Ricardo Salvá, referente de la cámara empresarial, explicó que el costo real de funcionamiento no se condice con lo que el pasajero abona en la máquina SUBE. Según los cálculos de la entidad, para que el sistema sea autosustentable y permita la renovación de unidades, el boleto debería situarse en torno a los $1.300, casi el doble de lo que cuesta actualmente el tramo inicial.
El principal argumento de los empresarios radica en la «asfixia financiera» provocada por la inflación técnica del sector. Se estima que el sistema provincial de la Red Tulum consume mensualmente unos $3.300 millones solo en concepto de gasoil, un insumo que no deja de subir. A esto se le suman los incrementos en repuestos e insumos importados, fundamentales para mantener la flota en condiciones de seguridad.

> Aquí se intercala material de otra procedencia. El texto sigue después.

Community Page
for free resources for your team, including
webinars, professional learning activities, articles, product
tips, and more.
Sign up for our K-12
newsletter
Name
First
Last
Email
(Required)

«La situación es insostenible en el tiempo sin un ajuste en la tarifa o un incremento proporcional en los subsidios que aporta la provincia», señalaron desde el sector, dejando la pelota en el campo del Ministerio de Gobierno para una futura mesa de negociación.
Mientras los empresarios presionan por una actualización que garantice la prestación del servicio, el Gobierno de San Juan busca equilibrar la balanza para evitar que el impacto recaiga de lleno en el trabajador. Por ahora, el pedido formal está sobre la mesa y se espera que en las próximas semanas se definan las nuevas estructuras de costos que marcarán el ritmo del transporte en este 2026.